July will not be remembered as a month where shoppers lavished themselves with luxury goods.
Iconic luxury labels LVMH, Richemont-owned Cartier and Kering, parent company of Gucci, saw their shares dip in July and their investors run for the exit sign. When LVMH shares plunged 7.2% on July 25, it was the company’s biggest one-day sell-off in five years. Meanwhile its second quarter sales growth dwindled down to 0 percent, from 9 percent the previous quarter. Likewise, Gucci’s revenue growth has flatlined from a high of more than 10 percent three years ago to zero percent.
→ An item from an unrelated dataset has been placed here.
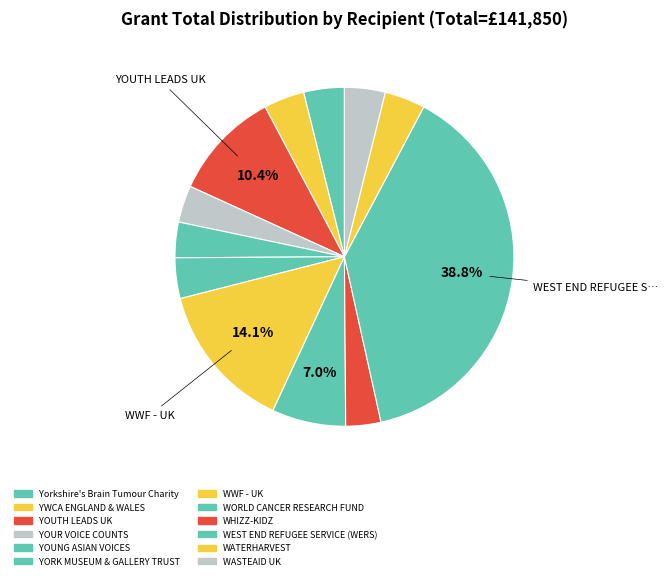

Is Yorkshire's Brain Tumour Charity the majority of the pie?

No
Behind the downturn of these stately luxury brands and the once-booming luxury sector are a number of shakeups in some of its most profitable regions, including Hong Kong, Macao and China, which typically account for more than one third of total revenue for many luxury brands.
Protests in Hong Kong, demanding democratic reforms, scared away visitors and slowed its flow of tourism dollars. A larger-than-expected decline in Japan’s sales surprised analysts, while falling demand for luxury goods in Mainland China–primarily due to government crackdowns on corruption and conspicuous consumption among its government leaders–stunted growth.
What was once considered a beacon of light when LMVH, Gucci, Giorgio Armani, Dolce & Gabbana and other sellers of high-ticket luxury goods opened numerous stores in China starting in 2005, has now generated a significant decline in sales over the past two years, contributing to the plummeting share prices of LVMH and the others. As a result, last year Giorgio Armani, Dolce & Gabbana and others closed their Chinese stores as the economy slumped.
Analysts see LVMH’s dramatic day of sell-offs as evidence that the downtrend is continuing and that the once-robust Chinese market will not soon, if ever, return to its once previous profitability. To improve sales and win back its exclusivity, LVMH and Gucci are bolstering their leather goods selections and are working to add more fashionable designs to lure shoppers back.
Still, analysts are not optimistic about near-term prospects for the companies and have forecast only modest growth for the entire sector over the next few years.